I usually sew pockets on my pants. like cargo pockets from retired pants or just random pockets I find. I keep my knives and multi-tool on my belt. I do want to get one of those utility belts(like the surplus ones) so I can carry more survival tools on my person.(like that? cop lingo) in any event, Lee, thats a lot of stuff to have in your pockets. that must weigh a lot. Im gonna get you suspenders!!! haha. jk


----------



## oldmanLee (Dec 13, 2009)

Too late on the suspenders!After almost 30 years of working with mechanical systems,and seeing all the possible ways things fall apart,I'm a confirmed belt AND suspenders traveler!Nothing spoils the mood of thumbing as having your trou drop on an onramp,especially if you are going commando.............


----------



## bote (Dec 13, 2009)

the pantless hitcher, probably not a very viable technique. 
I have money and a knife on me at the moment.

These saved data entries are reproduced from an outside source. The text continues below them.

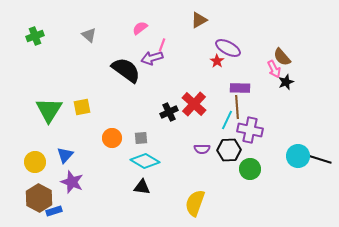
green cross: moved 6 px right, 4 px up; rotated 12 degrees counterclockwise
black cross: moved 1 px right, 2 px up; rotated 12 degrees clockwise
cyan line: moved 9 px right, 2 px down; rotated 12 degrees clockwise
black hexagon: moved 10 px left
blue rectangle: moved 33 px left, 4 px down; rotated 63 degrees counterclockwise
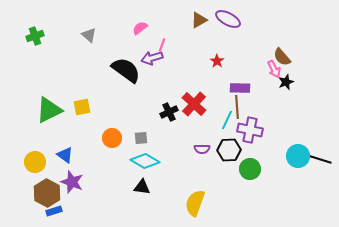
purple ellipse: moved 29 px up
green triangle: rotated 32 degrees clockwise
blue triangle: rotated 36 degrees counterclockwise
brown hexagon: moved 8 px right, 5 px up
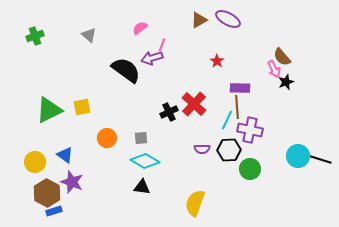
orange circle: moved 5 px left
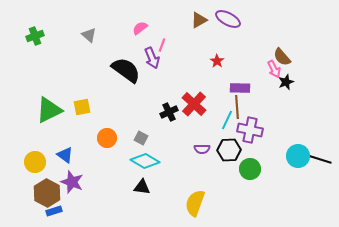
purple arrow: rotated 95 degrees counterclockwise
gray square: rotated 32 degrees clockwise
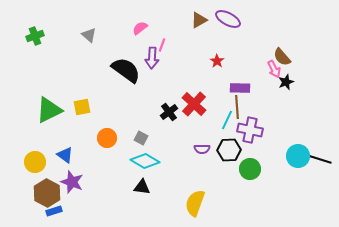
purple arrow: rotated 25 degrees clockwise
black cross: rotated 12 degrees counterclockwise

There´s other stuff on my belt, but it´s early and I´m still in tea and toast mode.


----------



## wartomods (Dec 13, 2009)

a knive, a lighter, some few coins i might have, and not much more i think


----------



## Komjaunimas (Dec 13, 2009)

A wallet with no money, multitool, swiss army knife, pocket change, and flashlight... not much


----------



## menu (Dec 13, 2009)

oldmanLee said:


> Too late on the suspenders!After almost 30 years of working with mechanical systems,and seeing all the possible ways things fall apart,I'm a confirmed belt AND suspenders traveler!Nothing spoils the mood of thumbing as having your trou drop on an onramp,especially if you are going commando.............



hahaha. damn. that would be a sad thing to happen. my problem is having my pants start to fall when Im trying to catch on the fly. no fun at all. bu thats another reason why I try to wear only bibs. especially when riding


----------



## wartomods (Dec 13, 2009)

thats why i wear punk rock jeans, ahaha, not really


----------



## finn (Dec 13, 2009)

Haha I guess I'm a gear hound, but keep in mind some of this is in pouches on my belt: knife, multitool, flashlight, bandannas, earplugs, pens, sharpies, needle and thread, knife sharpener, emt shears, mirror, bic lighter, trench lighter, paracord, backup mini light, and postage stamps.


----------



## menu (Dec 13, 2009)

finn said:


> Haha I guess I'm a gear hound, but keep in mind some of this is in pouches on my belt: knife, multitool, flashlight, bandannas, earplugs, pens, sharpies, needle and thread, knife sharpener, emt shears, mirror, bic lighter, trench lighter, paracord, backup mini light, and postage stamps.



damn!! you're set. who needs a pack eh? haha


----------



## wildboy860 (Dec 13, 2009)

usually I have on my person; letherman multi tool, pocket knife, bic lighter on a military paracrod lighter leash with a ton of duct tape wraped around it, a small amount of cord, paper towels, plastic grocery bags, a bandanna, permanent marker with duct tape wrapped around it, a pen, note pad, key light, saftey pins, hair elastics, pipe, weed, elastic bands around my wrist and weed bag, in my wallet; some $ rolling papers, 2 condoms, scapel blade in side matchbook, and kleen canteen water bottle in my back pocket, some sorta travel food, to munch on. all this is in my pockets or on my belt. I usually wear cargos so I can hold all this shit.


----------